The Colombian government has made great strides in expanding the country's education system. This is particularly visible in primary and secondary education. Key challenges remain, but, fortunately, they are within the scope of what the government can do. Access is widely recognized as the main problem for tertiary education, and the government has signaled its willingness to raise the flag and ask for help from the private sector.
This pattern is consistent with a key trend found in other emerging markets, where the demand for education and increased investments in human capital have attracted private investors seeking profit, especially in the higher-education sector. To follow this trend to its final step -- i.e., to allow for-profit education -- the government must align society's support with its political goals. Apart from the more traditional argument of how private tertiary education can expand access, Colombia needs to emphasize how this can be accomplished in a balanced way, without diluting quality extensively. International private universities can support internationalization and the exchange of professors; and private companies can finance laboratories, research and innovation.

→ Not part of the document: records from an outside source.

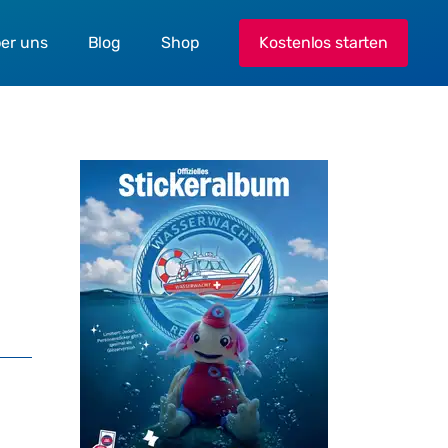
er uns
Blog
Shop
Kostenlos starten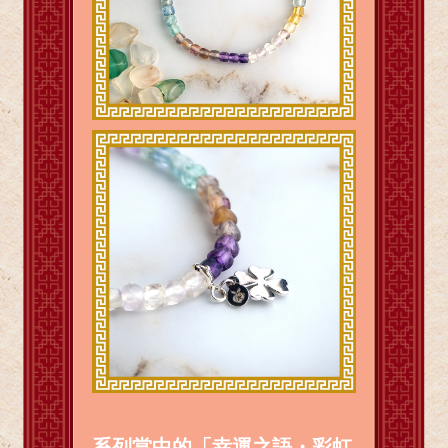
系列當中的「幸運之語・彩虹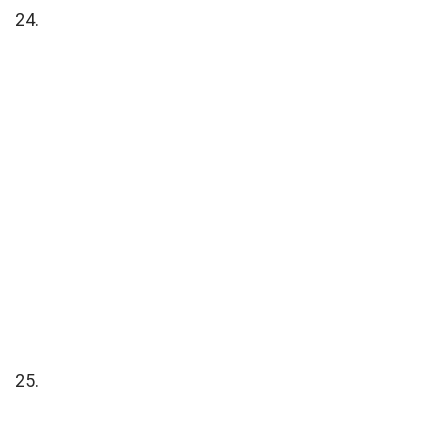
24.
25.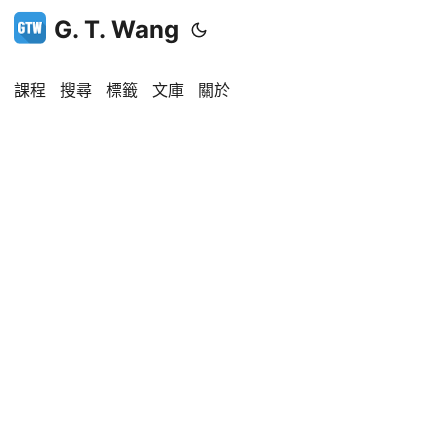
G. T. Wang
課程
搜尋
標籤
文庫
關於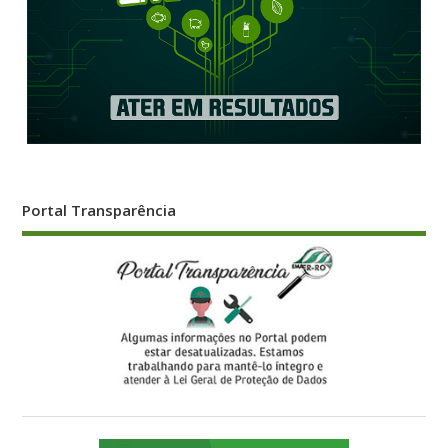
Portal Transparência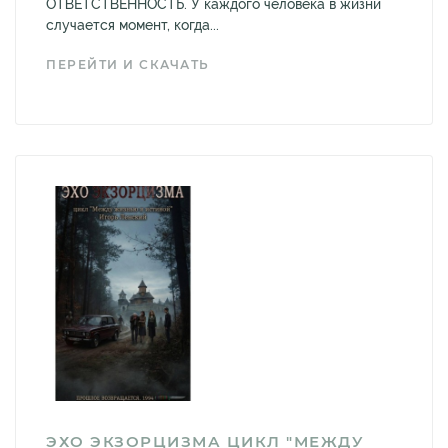
ОТВЕТСТВЕННОСТЬ. У каждого человека в жизни
случается момент, когда...
ПЕРЕЙТИ И СКАЧАТЬ
ЭХО ЭКЗОРЦИЗМА ЦИКЛ "МЕЖДУ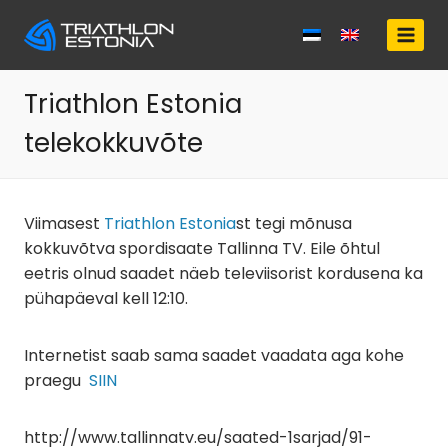
Skip
to
content
Triathlon Estonia
telekokkuvõte
Viimasest
Triathlon Estonia
st tegi mõnusa
kokkuvõtva spordisaate Tallinna TV. Eile õhtul
eetris olnud saadet näeb televiisorist kordusena ka
pühapäeval kell 12:10.
Internetist saab sama saadet vaadata aga kohe
praegu
SIIN
http://www.tallinnatv.eu/saated-1sarjad/91-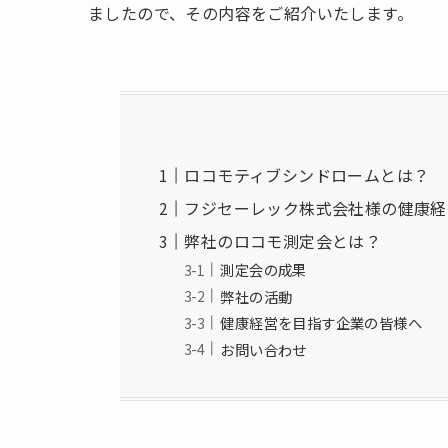
ましたので、その内容をご紹介いたします。
ロコモティブシンドロームとは？
フジセーレック株式会社様の健康経
弊社のロコモ測定会とは？
測定会の成果
弊社の活動
健康経営を目指す企業の皆様へ
お問い合わせ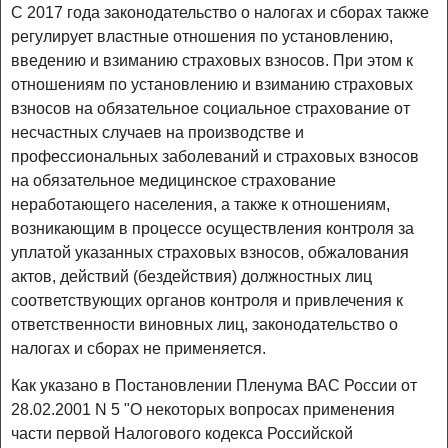
С 2017 года законодательство о налогах и сборах также
регулирует властные отношения по установлению,
введению и взиманию страховых взносов. При этом к
отношениям по установлению и взиманию страховых
взносов на обязательное социальное страхование от
несчастных случаев на производстве и
профессиональных заболеваний и страховых взносов
на обязательное медицинское страхование
неработающего населения, а также к отношениям,
возникающим в процессе осуществления контроля за
уплатой указанных страховых взносов, обжалования
актов, действий (бездействия) должностных лиц
соответствующих органов контроля и привлечения к
ответственности виновных лиц, законодательство о
налогах и сборах не применяется.
Как указано в Постановлении Пленума ВАС России от
28.02.2001 N 5 "О некоторых вопросах применения
части первой Налогового кодекса Российской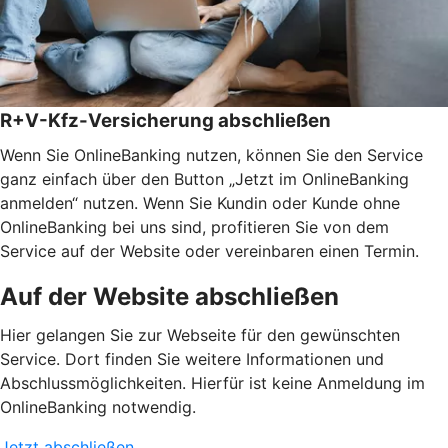
R+V-Kfz-Versicherung abschließen
Wenn Sie OnlineBanking nutzen, können Sie den Service
ganz einfach über den Button „Jetzt im OnlineBanking
anmelden“ nutzen. Wenn Sie Kundin oder Kunde ohne
OnlineBanking bei uns sind, profitieren Sie von dem
Service auf der Website oder vereinbaren einen Termin.
Auf der Website abschließen
Hier gelangen Sie zur Webseite für den gewünschten
Service. Dort finden Sie weitere Informationen und
Abschlussmöglichkeiten. Hierfür ist keine Anmeldung im
OnlineBanking notwendig.
Jetzt abschließen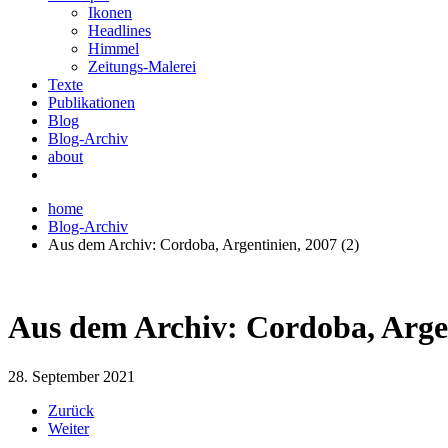
Ikonen
Headlines
Himmel
Zeitungs-Malerei
Texte
Publikationen
Blog
Blog-Archiv
about
home
Blog-Archiv
Aus dem Archiv: Cordoba, Argentinien, 2007 (2)
Aus dem Archiv: Cordoba, Argen
28. September 2021
Zurück
Weiter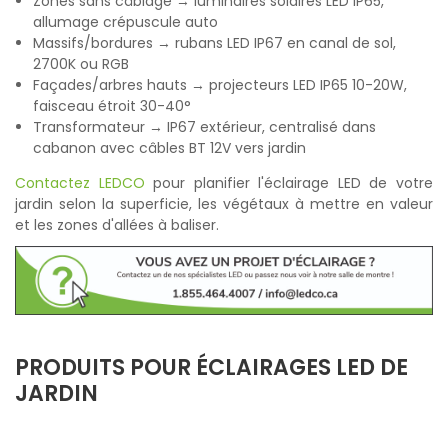
Zones sans câblage → luminaires solaires LED IP65,
allumage crépuscule auto
Massifs/bordures → rubans LED IP67 en canal de sol,
2700K ou RGB
Façades/arbres hauts → projecteurs LED IP65 10-20W,
faisceau étroit 30-40°
Transformateur → IP67 extérieur, centralisé dans
cabanon avec câbles BT 12V vers jardin
Contactez LEDCO
pour planifier l'éclairage LED de votre
jardin selon la superficie, les végétaux à mettre en valeur
et les zones d'allées à baliser.
PRODUITS POUR ÉCLAIRAGES LED DE
JARDIN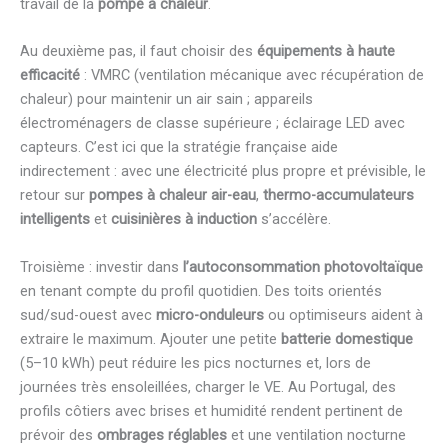
travail de la
pompe à chaleur
.
Au deuxième pas, il faut choisir des
équipements à haute
efficacité
: VMRC (ventilation mécanique avec récupération de
chaleur) pour maintenir un air sain ; appareils
électroménagers de classe supérieure ; éclairage LED avec
capteurs. C’est ici que la stratégie française aide
indirectement : avec une électricité plus propre et prévisible, le
retour sur
pompes à chaleur air-eau
,
thermo-accumulateurs
intelligents
et
cuisinières à induction
s’accélère.
Troisième : investir dans
l’autoconsommation photovoltaïque
en tenant compte du profil quotidien. Des toits orientés
sud/sud-ouest avec
micro-onduleurs
ou optimiseurs aident à
extraire le maximum. Ajouter une petite
batterie domestique
(5–10 kWh) peut réduire les pics nocturnes et, lors de
journées très ensoleillées, charger le VE. Au Portugal, des
profils côtiers avec brises et humidité rendent pertinent de
prévoir des
ombrages réglables
et une ventilation nocturne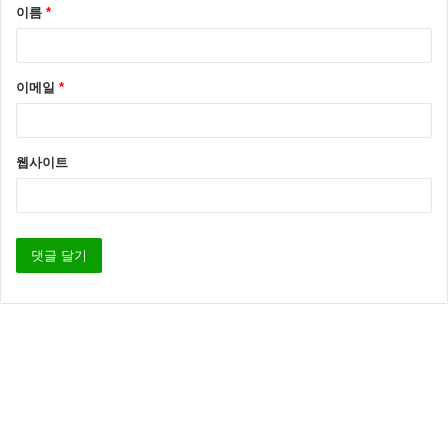
이름
*
이메일
*
웹사이트
전노민
전노민나이
전노민데뷔
전노민직장인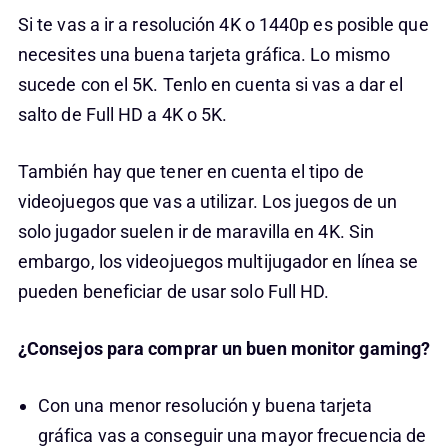
Si te vas a ir a resolución 4K o 1440p es posible que
necesites una buena tarjeta gráfica. Lo mismo
sucede con el 5K. Tenlo en cuenta si vas a dar el
salto de Full HD a 4K o 5K.
También hay que tener en cuenta el tipo de
videojuegos que vas a utilizar. Los juegos de un
solo jugador suelen ir de maravilla en 4K. Sin
embargo, los videojuegos multijugador en línea se
pueden beneficiar de usar solo Full HD.
¿Consejos para comprar un buen monitor gaming?
Con una menor resolución y buena tarjeta
gráfica vas a conseguir una mayor frecuencia de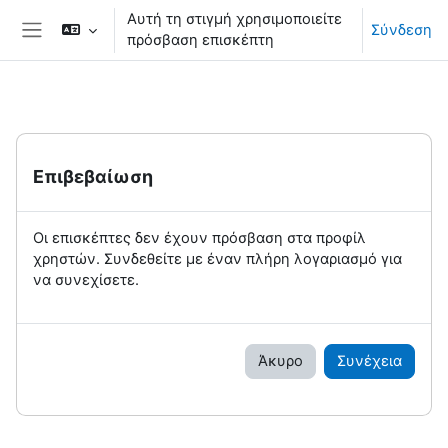
Μετάβαση στο κεντρικό περιεχόμενο
Αυτή τη στιγμή χρησιμοποιείτε
Σύνδεση
πρόσβαση επισκέπτη
Πλευρικός πίνακας
Επιβεβαίωση
Οι επισκέπτες δεν έχουν πρόσβαση στα προφίλ
χρηστών. Συνδεθείτε με έναν πλήρη λογαριασμό για
να συνεχίσετε.
Άκυρο
Συνέχεια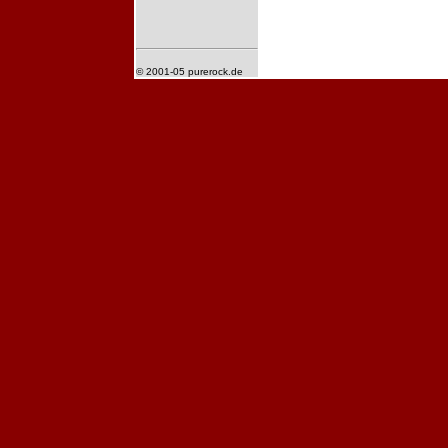
© 2001-05 purerock.de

While purely social-related research and innovation could still be the purview of the government and public institutions, the inclusion of the private sector in the production of knowledge can only benefit the Colombian economy and society. Ultimately, all the parties would contribute to the creation of a successful cycle, where private-sector players help the government fill gaps in the educational system, grow sustainably with profit orientation and generate a positive net social impact.